No, i zjadłam tylko jednego pączka :D

jakie to szczęście, że Ewa nie jest Osminem... 

poniedziałek, 4 lutego 2013

jadowita w trasie

Jadowita zwiedziła dziś ifps w Kajetanach celem sprawdzenia działania organu przed operacyją. Której terminu jeszcze nie ma, bo na nfz wszystko idzie powoli, takoż i poprawa słuchu i usunięcie dokuczliwych szumów :)

Droga do Kajetan pod W-wą usiana była góralszczyzną, czy ktoś wie, dlaczego? mazowsze piękne przecież, a tu z lewej zajazd górski, z prawej krywań, dalej janosik... a tak jakaś knajpa mazowszanka udekorowana w łowickie pasy?

wracając, zjechało nam się jednak nie do karczmy góralskiej w środku nizin, ale czystym przypadkiem i ssącymi żołądkami zegnani zostaliśmy do zajazdu pod grzybkami (339 km w kierunku na piotrków). przyznam się, ze chciałam uciec, ale fochman autorytatywnie powiedział, że po pierwsze, jest BARDZO głodny, a po drugie, jak tiry stoją to jedzenie dobre. A mnie się siusiu chciało :) Z zewnątrz i wewnątrz - skromnie i, rzekłabym - siermiężnie, ale czysto...

a to żarcie!! Kotlety jak stoły. Placka nie przejadłam - zabrałam ze sobą :)

Pyszne, gorące, syte i niedrogie :)

Piękny filmik obejrzawszy :)

Dowiedziałam się przy okazji, przy badaniu jakimś w klaustrofobicznej kabinie, że mój pień mózgowy działa sprawnie. Chociaż tyle :)



sobota, 2 lutego 2013

PPD - tylko dziś :)




Kulig był. Był śnieg, a właściwie jego resztki, sanie skrzypiące jak się należy, pokrzykujący gwarą woźnice (taa, dopóki się nie dowiedzieli, że my tutejsi praktycznie), domowa wiśniówka koleżanki Olgi, była kwaśnica i koryto



w karczmie, była kapela, i kiełbasa na ognisku pod gwiazdami na leśnej polanie. No. Tańce i hulanki, swawoli nie zauważyłam. Ale jakoś niespecjalnie się bawiłam. Uciekłam wcześniej, humoru za grosz.
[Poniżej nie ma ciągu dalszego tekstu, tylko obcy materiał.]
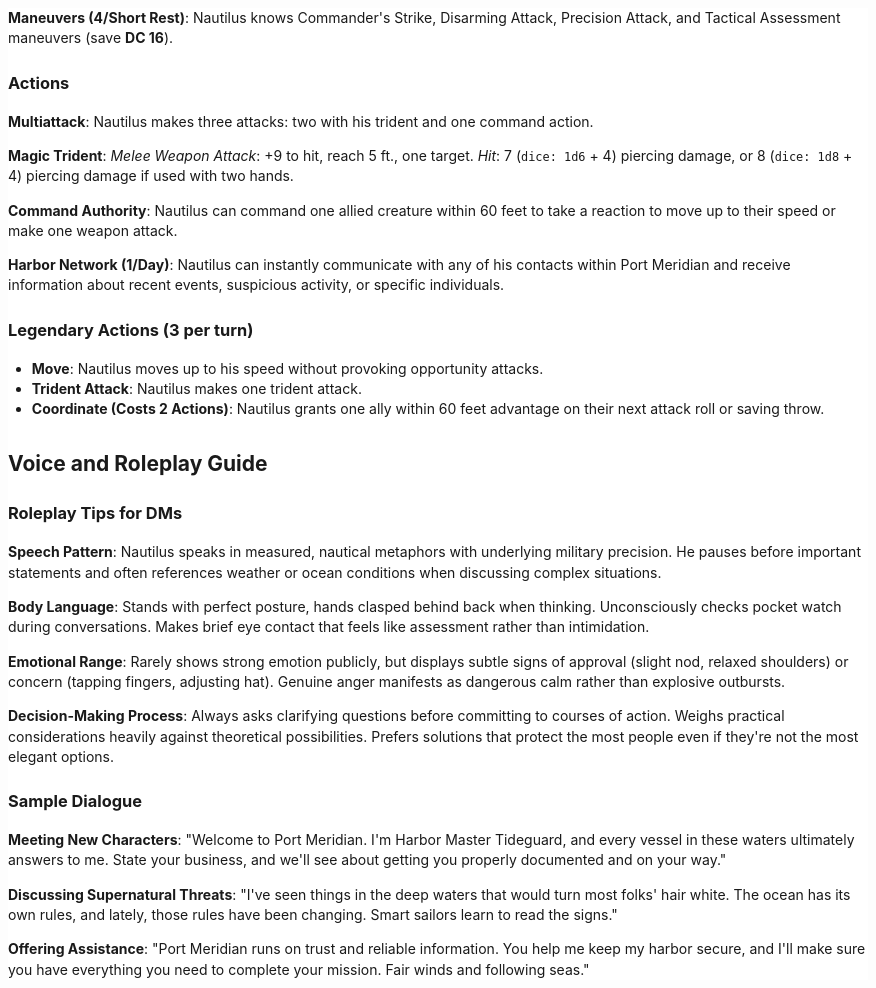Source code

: **Maneuvers (4/Short Rest)**: Nautilus knows Commander's Strike, Disarming Attack, Precision Attack, and Tactical Assessment maneuvers (save **DC 16**).

### Actions

**Multiattack**: Nautilus makes three attacks: two with his trident and one command action.

**Magic Trident**: *Melee Weapon Attack*: +9 to hit, reach 5 ft., one target. *Hit*: 7 (`dice: 1d6` + 4) piercing damage, or 8 (`dice: 1d8` + 4) piercing damage if used with two hands.

**Command Authority**: Nautilus can command one allied creature within 60 feet to take a reaction to move up to their speed or make one weapon attack.

**Harbor Network (1/Day)**: Nautilus can instantly communicate with any of his contacts within Port Meridian and receive information about recent events, suspicious activity, or specific individuals.

### Legendary Actions (3 per turn)
- **Move**: Nautilus moves up to his speed without provoking opportunity attacks.
- **Trident Attack**: Nautilus makes one trident attack.
- **Coordinate (Costs 2 Actions)**: Nautilus grants one ally within 60 feet advantage on their next attack roll or saving throw.

## Voice and Roleplay Guide

### Roleplay Tips for DMs

**Speech Pattern**: Nautilus speaks in measured, nautical metaphors with underlying military precision. He pauses before important statements and often references weather or ocean conditions when discussing complex situations.

**Body Language**: Stands with perfect posture, hands clasped behind back when thinking. Unconsciously checks pocket watch during conversations. Makes brief eye contact that feels like assessment rather than intimidation.

**Emotional Range**: Rarely shows strong emotion publicly, but displays subtle signs of approval (slight nod, relaxed shoulders) or concern (tapping fingers, adjusting hat). Genuine anger manifests as dangerous calm rather than explosive outbursts.

**Decision-Making Process**: Always asks clarifying questions before committing to courses of action. Weighs practical considerations heavily against theoretical possibilities. Prefers solutions that protect the most people even if they're not the most elegant options.

### Sample Dialogue

**Meeting New Characters**:
"Welcome to Port Meridian. I'm Harbor Master Tideguard, and every vessel in these waters ultimately answers to me. State your business, and we'll see about getting you properly documented and on your way."

**Discussing Supernatural Threats**:
"I've seen things in the deep waters that would turn most folks' hair white. The ocean has its own rules, and lately, those rules have been changing. Smart sailors learn to read the signs."

**Offering Assistance**:
"Port Meridian runs on trust and reliable information. You help me keep my harbor secure, and I'll make sure you have everything you need to complete your mission. Fair winds and following seas."
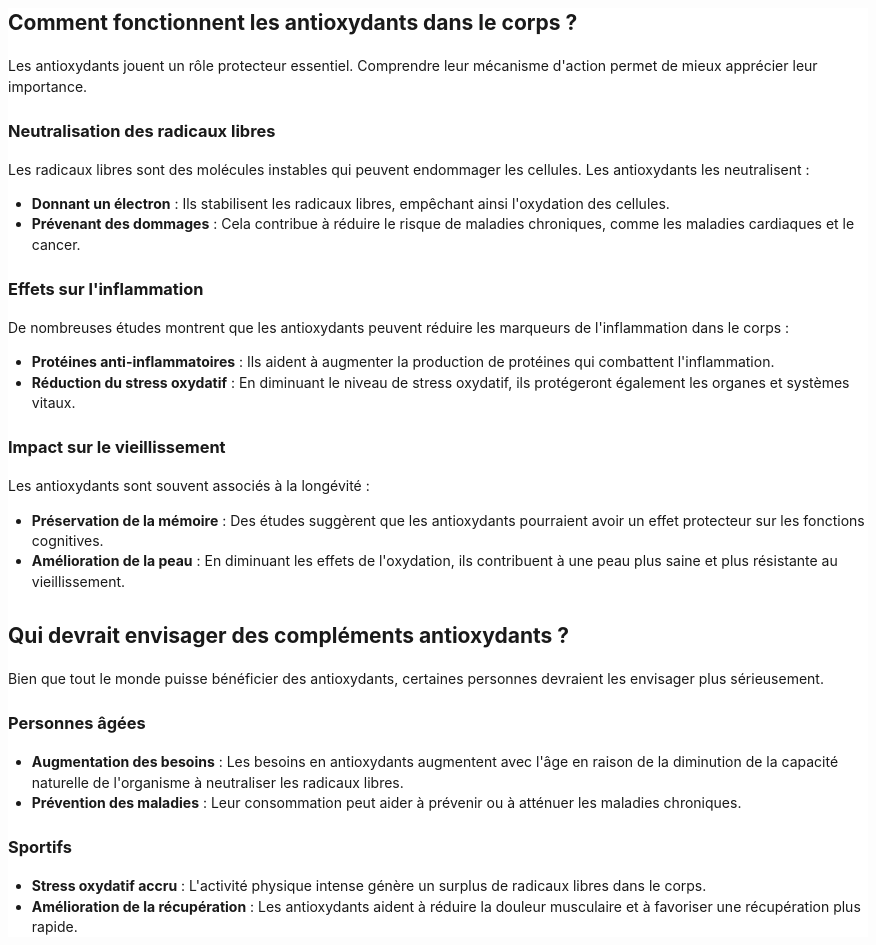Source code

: ## Comment fonctionnent les antioxydants dans le corps ?

Les antioxydants jouent un rôle protecteur essentiel. Comprendre leur mécanisme d'action permet de mieux apprécier leur importance.

### Neutralisation des radicaux libres

Les radicaux libres sont des molécules instables qui peuvent endommager les cellules. Les antioxydants les neutralisent :

- **Donnant un électron** : Ils stabilisent les radicaux libres, empêchant ainsi l'oxydation des cellules.
- **Prévenant des dommages** : Cela contribue à réduire le risque de maladies chroniques, comme les maladies cardiaques et le cancer.

### Effets sur l'inflammation

De nombreuses études montrent que les antioxydants peuvent réduire les marqueurs de l'inflammation dans le corps :

- **Protéines anti-inflammatoires** : Ils aident à augmenter la production de protéines qui combattent l'inflammation.
- **Réduction du stress oxydatif** : En diminuant le niveau de stress oxydatif, ils protégeront également les organes et systèmes vitaux.

### Impact sur le vieillissement

Les antioxydants sont souvent associés à la longévité :

- **Préservation de la mémoire** : Des études suggèrent que les antioxydants pourraient avoir un effet protecteur sur les fonctions cognitives.
- **Amélioration de la peau** : En diminuant les effets de l'oxydation, ils contribuent à une peau plus saine et plus résistante au vieillissement.

## Qui devrait envisager des compléments antioxydants ?

Bien que tout le monde puisse bénéficier des antioxydants, certaines personnes devraient les envisager plus sérieusement.

### Personnes âgées

- **Augmentation des besoins** : Les besoins en antioxydants augmentent avec l'âge en raison de la diminution de la capacité naturelle de l'organisme à neutraliser les radicaux libres.
- **Prévention des maladies** : Leur consommation peut aider à prévenir ou à atténuer les maladies chroniques.

### Sportifs

- **Stress oxydatif accru** : L'activité physique intense génère un surplus de radicaux libres dans le corps.
- **Amélioration de la récupération** : Les antioxydants aident à réduire la douleur musculaire et à favoriser une récupération plus rapide.
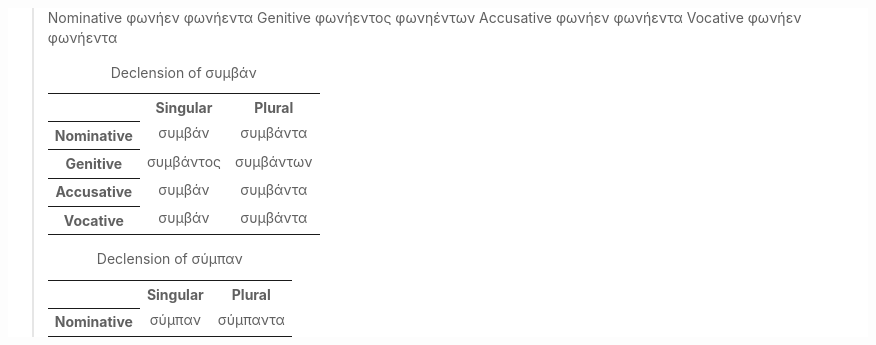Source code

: ><tr>
><th style="text-align: center">Nominative</th>
><td style="text-align: center">φωνήεν</td>
><td style="text-align: center">φωνήεντα</td>
></tr>
><tr>
><th style="text-align: center">Genitive</th>
><td style="text-align: center">φωνήεντος</td>
><td style="text-align: center">φωνηέντων</td>
></tr>
><tr>
><th style="text-align: center">Accusative</th>
><td style="text-align: center">φωνήεν</td>
><td style="text-align: center">φωνήεντα</td>
></tr>
><tr>
><th style="text-align: center">Vocative</th>
><td style="text-align: center">φωνήεν</td>
><td style="text-align: center">φωνήεντα</td>
></tr>
></table>
>
><table>
><caption>Declension of συμβάν</caption>
><tr>
><th></th>
><th style="text-align: center">Singular</th>
><th style="text-align: center">Plural</th>
></tr>
><tr>
><th style="text-align: center">Nominative</th>
><td style="text-align: center">συμβάν</td>
><td style="text-align: center">συμβάντα</td>
></tr>
><tr>
><th style="text-align: center">Genitive</th>
><td style="text-align: center">συμβάντος</td>
><td style="text-align: center">συμβάντων</td>
></tr>
><tr>
><th style="text-align: center">Accusative</th>
><td style="text-align: center">συμβάν</td>
><td style="text-align: center">συμβάντα</td>
></tr>
><tr>
><th style="text-align: center">Vocative</th>
>​<td style="text-align: center">συμβάν</td>
><td style="text-align: center">συμβάντα</td>
></tr>
></table>
>
><table>
><caption>Declension of σύμπαν</caption>
><tr>
><th></th>
><th style="text-align: center">Singular</th>
><th style="text-align: center">Plural</th>
></tr>
><tr>
><th style="text-align: center">Nominative</th>
><td style="text-align: center">σύμπαν</td>
><td style="text-align: center">σύμπαντα</td>
></tr>
><tr>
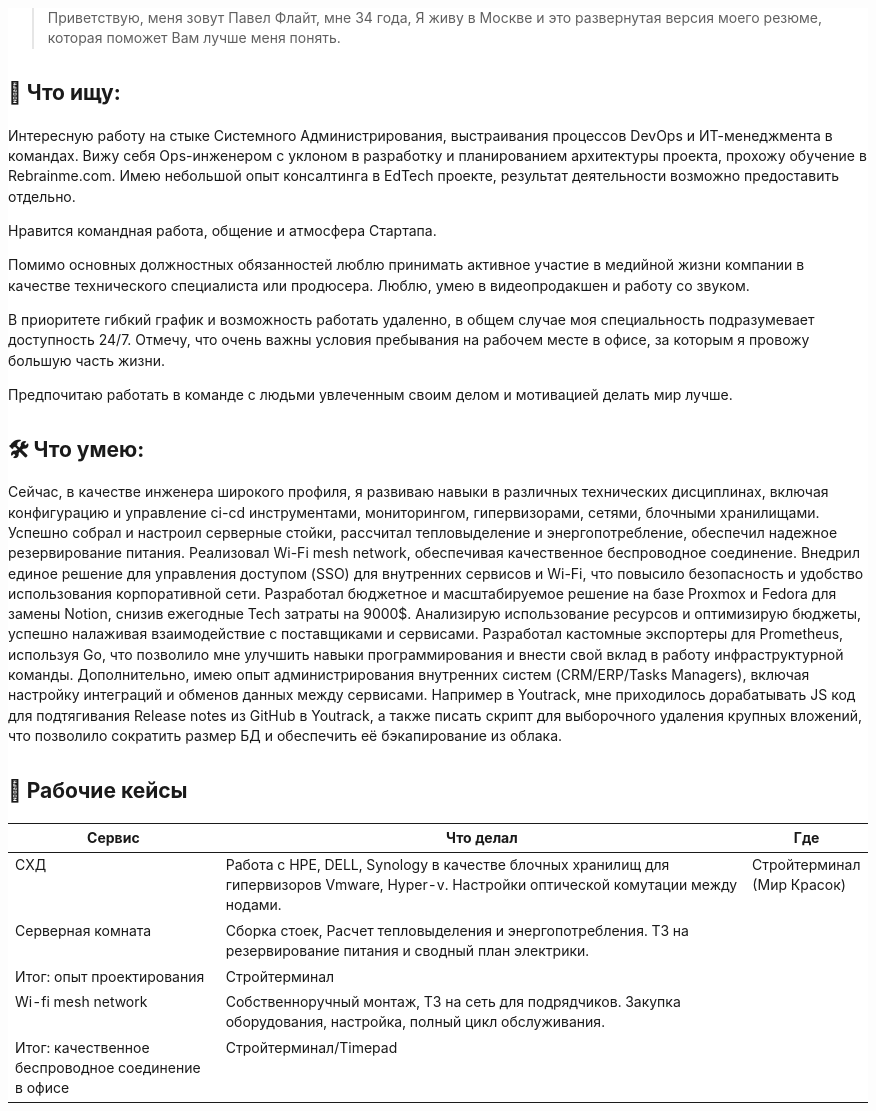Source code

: 

> Приветствую, меня зовут Павел Флайт, мне 34 года, Я живу в Москве и это развернутая версия моего резюме, которая поможет Вам лучше меня понять.


## 💫 Что ищу: 


Интересную работу на стыке Системного Администрирования, выстраивания процессов DevOps и ИТ-менеджмента в командах. Вижу себя Ops-инженером с уклоном в разработку и планированием архитектуры проекта, прохожу обучение в Rebrainme.com. Имею небольшой опыт консалтинга в EdTech проекте, результат деятельности возможно предоставить отдельно.


Нравится командная работа, общение и атмосфера Стартапа. 


Помимо основных должностных обязанностей люблю принимать активное участие в медийной жизни компании в качестве технического специалиста или продюсера. Люблю, умею в видеопродакшен и работу со звуком. 


В приоритете гибкий график и возможность работать удаленно, в общем случае моя специальность подразумевает доступность 24/7.  Отмечу, что очень важны условия пребывания на рабочем месте в офисе, за которым я провожу большую часть жизни. 


Предпочитаю работать в команде с людьми увлеченным своим делом и мотивацией делать мир лучше.


## 🛠️ Что умею: 


Сейчас, в качестве инженера широкого профиля, я развиваю навыки в различных технических дисциплинах, включая конфигурацию и управление ci-cd инструментами, мониторингом, гипервизорами, сетями,  блочными хранилищами.
Успешно собрал и настроил серверные стойки, рассчитал тепловыделение и энергопотребление, обеспечил надежное резервирование питания. Реализовал Wi-Fi mesh network, обеспечивая качественное беспроводное соединение. 
Внедрил единое решение для управления доступом (SSO) для внутренних сервисов и Wi-Fi, что повысило безопасность и удобство использования корпоративной сети. Разработал бюджетное и масштабируемое решение на базе Proxmox и Fedora для замены Notion, снизив ежегодные Tech затраты на 9000$. 
Анализирую использование ресурсов и оптимизирую бюджеты, успешно налаживая взаимодействие с поставщиками и сервисами. Разработал кастомные экспортеры для Prometheus, используя Go, что позволило мне улучшить навыки программирования и внести свой вклад в работу инфраструктурной команды.
Дополнительно, имею опыт администрирования внутренних систем (CRM/ERP/Tasks Managers), включая настройку интеграций и обменов данных между сервисами. Например в Youtrack, мне приходилось дорабатывать JS код для подтягивания Release notes из GitHub в Youtrack, а также писать скрипт для выборочного удаления крупных вложений, что позволило сократить размер БД и обеспечить её бэкапирование из облака.


## 🎯 Рабочие кейсы


| Сервис                              | Что делал                                                                                                                                                                                                                                                                                                                                                                                                                                                                             | Где                        |
| ----------------------------------- | ------------------------------------------------------------------------------------------------------------------------------------------------------------------------------------------------------------------------------------------------------------------------------------------------------------------------------------------------------------------------------------------------------------------------------------------------------------------------------------- | -------------------------- |
| СХД                                 | Работа с HPE, DELL, Synology в качестве блочных хранилищ для гипервизоров Vmware, Hyper-v. Настройки оптической комутации между нодами.                                                                                                                                                                                                                                                                                                                                               | Стройтерминал (Мир Красок) |
| Серверная комната                   | Сборка стоек, Расчет тепловыделения и энергопотребления. ТЗ на резервирование питания и сводный план электрики.
Итог: опыт проектирования                                                                                                                                                                                                                                                                                                                                             | Стройтерминал              |
| Wi-fi mesh network                  | Собственноручный монтаж, ТЗ на сеть для подрядчиков. Закупка оборудования, настройка, полный цикл обслуживания. 
Итог: качественное беспроводное соединение в офисе                                                                                                                                                                                                                                                                                                                   | Стройтерминал/Timepad      |
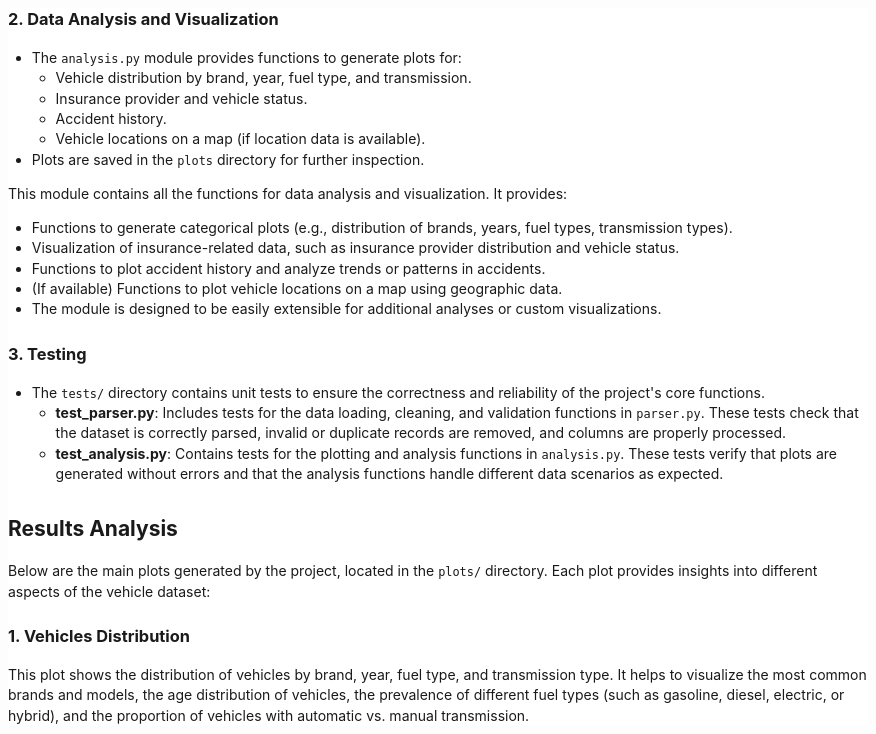 
### 2. Data Analysis and Visualization

- The `analysis.py` module provides functions to generate plots for:
  - Vehicle distribution by brand, year, fuel type, and transmission.
  - Insurance provider and vehicle status.
  - Accident history.
  - Vehicle locations on a map (if location data is available).
- Plots are saved in the `plots` directory for further inspection.

This module contains all the functions for data analysis and visualization. It provides:
  - Functions to generate categorical plots (e.g., distribution of brands, years, fuel types, transmission types).
  - Visualization of insurance-related data, such as insurance provider distribution and vehicle status.
  - Functions to plot accident history and analyze trends or patterns in accidents.
  - (If available) Functions to plot vehicle locations on a map using geographic data.
  - The module is designed to be easily extensible for additional analyses or custom visualizations.


### 3. Testing

- The `tests/` directory contains unit tests to ensure the correctness and reliability of the project's core functions.
  - **test_parser.py**: Includes tests for the data loading, cleaning, and validation functions in `parser.py`. These tests check that the dataset is correctly parsed, invalid or duplicate records are removed, and columns are properly processed.
  - **test_analysis.py**: Contains tests for the plotting and analysis functions in `analysis.py`. These tests verify that plots are generated without errors and that the analysis functions handle different data scenarios as expected.

## Results Analysis

Below are the main plots generated by the project, located in the `plots/` directory. Each plot provides insights into different aspects of the vehicle dataset:

### 1. Vehicles Distribution

This plot shows the distribution of vehicles by brand, year, fuel type, and transmission type. It helps to visualize the most common brands and models, the age distribution of vehicles, the prevalence of different fuel types (such as gasoline, diesel, electric, or hybrid), and the proportion of vehicles with automatic vs. manual transmission.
Dziś rano przewidziane były narty, ale deszcz pokrzyżował nam plany. Podobno zajęcia się odbyły w resztach torów, ale co to za przyjemność jeździć w deszczu? W deszczu to się pije wino i zapada w kanapę z książką :)

Ale - to nie ja :) Od samego rana (no dobra, trochę później) wciągnęła mnie domowa krzątanina. Zrobiłam mnówsto odkładanych ciągle rzeczy, ugotowałam obiad, uwaga - dwudaniowy :D wieczorem jeszcze gorącą kolację, inspirowaną fritattą. W międzyczasie zrobiłam podejście któreś do musu czekoladowego, ale - jak zwykle - dupa blada.

Dumna jestem z siebie. Może jeszcze przyszyję urwany zatrzask do płaszcza? Ileż się można dziurę szalem zasłaniać, no...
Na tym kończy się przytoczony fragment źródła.